New York

Max Beckmann and Otto Dix

War is hell. That truism underscores the first-ever pairing of the entirety of two of the most powerful visual records of World War I: “Der Krieg” (War), 1924, a series of fifty etchings by Otto Dix; and “Die Hölle” (Hell), 1919, eleven lithographs by Max Beckmann. Both artists enthusiastically volunteered to fight in the conflict—Dix serving for four years in the trenches and Beckmann for one year as a medic before being discharged following a nervous breakdown. And both cited—albeit in very different ways—a philosophical underpinning. (Dix referred ironically to Friedrich Nietzsche’s dictum “Die and become!” while Beckmann claimed Schopenhauer as an influence.) But, as these portfolios show, both were also subsequently swayed from any faith in the creative possibilities of destruction and violence, dedicating themselves instead to a grisly indictment of the depravity and inhumanity they had witnessed.

Dix, for his part, takes us into the thick of battle, capturing in gruesome detail the staggering atrocities for which the Great War was notorious. He links the human toll that left over eight million dead and twenty-one million injured to contemporaneous technological innovations—aerial bombardment, chemical weapons, and machine guns. We see shell-shocked soldiers eating their rations in trenches littered with the body parts of their fallen comrades. We see terrified civilians running from aerial attacks. We see apocalyptic wastelands pocked with shell craters and crisscrossed by hedgerows of barbed wire stuffed with corpses. In Schädel (Skull), clumps of flesh and hair share the bony surface of a head wriggling with worms and maggots. This and many other images here rival Goya for sheer gore.

The counterpart to Dix’s “embedded” account of destruction on the battlefield is Beckmann’s portrayal of the home front as a living “Hell.” Splintered by Cubist fragmentation, the chaotic, claustrophobic streets of Berlin are populated by lunatics, deranged disabled veterans, and gangs of murderous thugs. In Der Nachhauseweg (The Way Home), he portrays himself being led by a hideously disfigured amputee, conveying the impossibility of a return to so-called normal life. Themes of revolution and patriotism are rendered with biting sarcasm, communicating the pessimism that lies at the core of his particular brand of social commentary. In Das Martyrium (Martyrdom), the Freikorps’ lynching of Rosa Luxemburg is rendered as a modern-day crucifixion. Throughout the portfolio, Beckmann emphasizes that torture and murder—often committed in the name of freedom—have become commonplace.
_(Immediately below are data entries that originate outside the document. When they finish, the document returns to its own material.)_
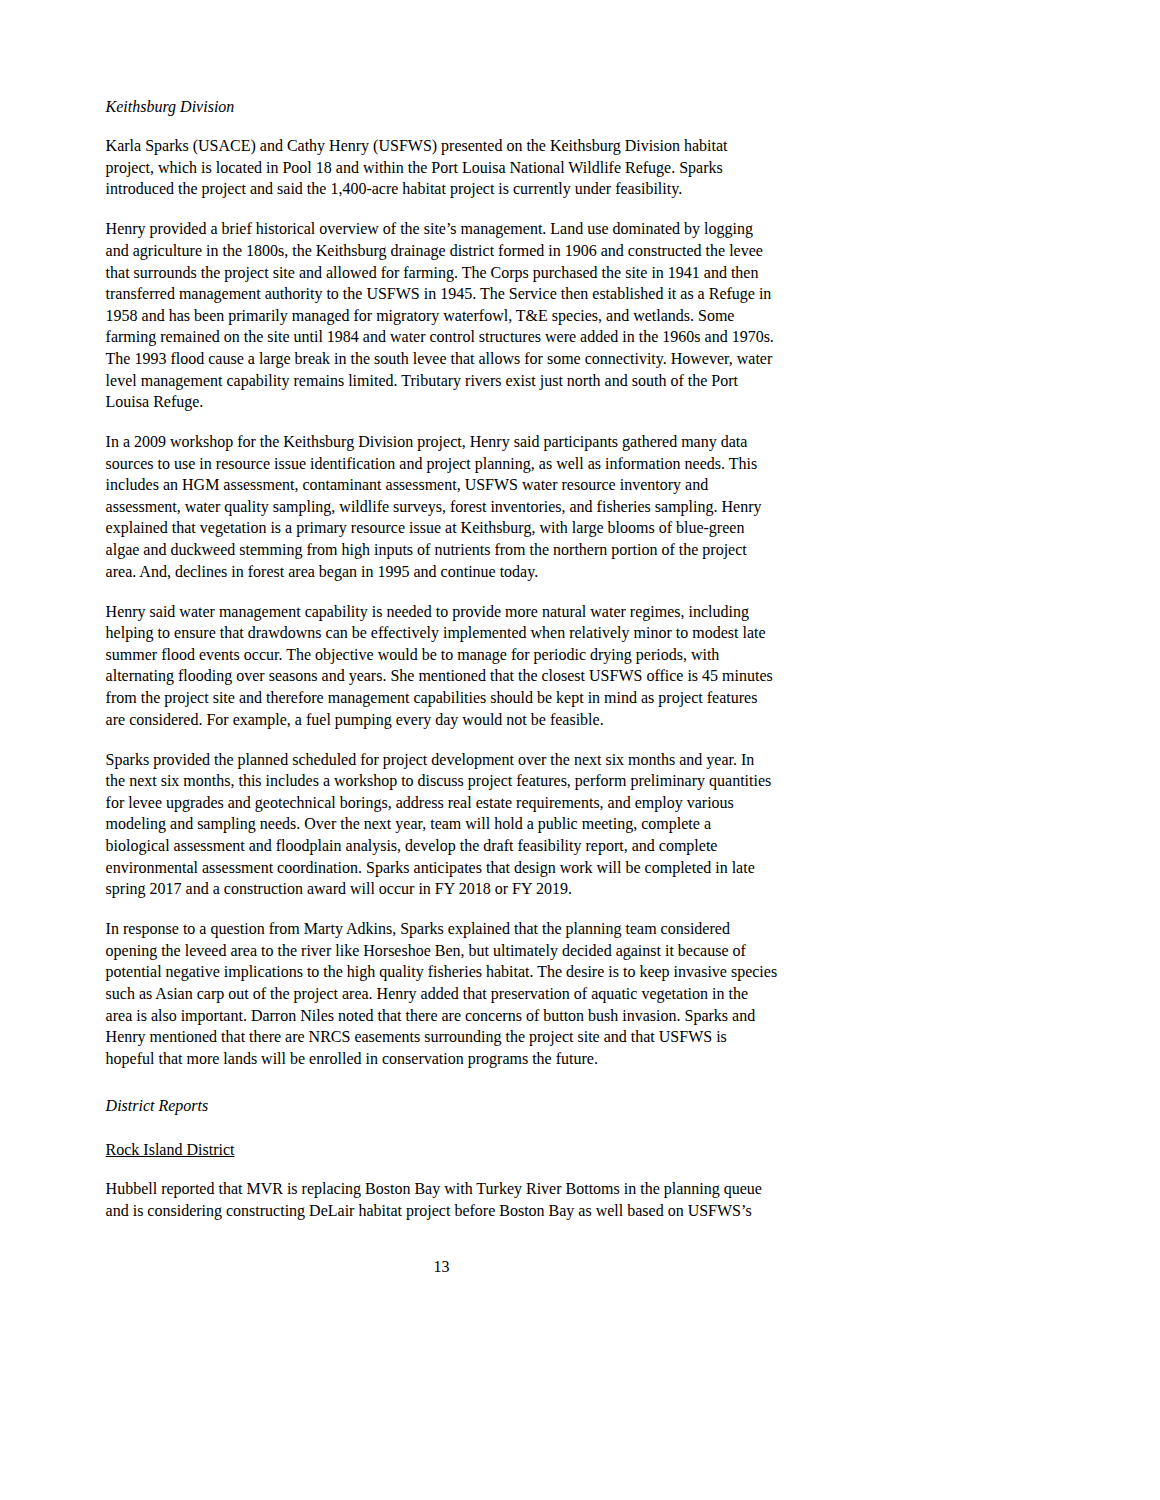Keithsburg Division
Karla Sparks (USACE) and Cathy Henry (USFWS) presented on the Keithsburg Division habitat project, which is located in Pool 18 and within the Port Louisa National Wildlife Refuge. Sparks introduced the project and said the 1,400-acre habitat project is currently under feasibility.
Henry provided a brief historical overview of the site’s management. Land use dominated by logging and agriculture in the 1800s, the Keithsburg drainage district formed in 1906 and constructed the levee that surrounds the project site and allowed for farming. The Corps purchased the site in 1941 and then transferred management authority to the USFWS in 1945. The Service then established it as a Refuge in 1958 and has been primarily managed for migratory waterfowl, T&E species, and wetlands. Some farming remained on the site until 1984 and water control structures were added in the 1960s and 1970s. The 1993 flood cause a large break in the south levee that allows for some connectivity. However, water level management capability remains limited. Tributary rivers exist just north and south of the Port Louisa Refuge.
In a 2009 workshop for the Keithsburg Division project, Henry said participants gathered many data sources to use in resource issue identification and project planning, as well as information needs. This includes an HGM assessment, contaminant assessment, USFWS water resource inventory and assessment, water quality sampling, wildlife surveys, forest inventories, and fisheries sampling. Henry explained that vegetation is a primary resource issue at Keithsburg, with large blooms of blue-green algae and duckweed stemming from high inputs of nutrients from the northern portion of the project area. And, declines in forest area began in 1995 and continue today.
Henry said water management capability is needed to provide more natural water regimes, including helping to ensure that drawdowns can be effectively implemented when relatively minor to modest late summer flood events occur. The objective would be to manage for periodic drying periods, with alternating flooding over seasons and years. She mentioned that the closest USFWS office is 45 minutes from the project site and therefore management capabilities should be kept in mind as project features are considered. For example, a fuel pumping every day would not be feasible.
Sparks provided the planned scheduled for project development over the next six months and year. In the next six months, this includes a workshop to discuss project features, perform preliminary quantities for levee upgrades and geotechnical borings, address real estate requirements, and employ various modeling and sampling needs. Over the next year, team will hold a public meeting, complete a biological assessment and floodplain analysis, develop the draft feasibility report, and complete environmental assessment coordination. Sparks anticipates that design work will be completed in late spring 2017 and a construction award will occur in FY 2018 or FY 2019.
In response to a question from Marty Adkins, Sparks explained that the planning team considered opening the leveed area to the river like Horseshoe Ben, but ultimately decided against it because of potential negative implications to the high quality fisheries habitat. The desire is to keep invasive species such as Asian carp out of the project area. Henry added that preservation of aquatic vegetation in the area is also important. Darron Niles noted that there are concerns of button bush invasion. Sparks and Henry mentioned that there are NRCS easements surrounding the project site and that USFWS is hopeful that more lands will be enrolled in conservation programs the future.
District Reports
Rock Island District
Hubbell reported that MVR is replacing Boston Bay with Turkey River Bottoms in the planning queue and is considering constructing DeLair habitat project before Boston Bay as well based on USFWS’s
13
Does this have a familiar ring? Did someone say “Gitmo”? It won’t be lost on contemporary audiences that conflict cannot be isolated to the battlefield but instead has widespread corrosive effects. In addition to any political ruminations triggered by both series, the similarity between these images and our current (though perhaps waning) penchant for so-called goth disfigurations is uncanny. In relation to Dix’s and Beckmann’s monster mashes, Paul McCarthy’s mutilated pirate heads readily spring to mind. But so too do dozens of other artists who favor lurid visceral imagery: Think of Andy Warhol’s “Death and Disaster” series, Robert Gober’s cast body parts, Jake and Dinos Chapman’s freak parade of genetically challenged bodies. Dix and Beckmann moralized unironically and unreservedly, using horror as a means to make strident antiwar statements. How different things are today. Shock imagery has become so pervasive that we are now inured to the caustic effect of images connoting unspeakable horror, and are left instead with the queasy knowledge that they have been sublimated as entertainment.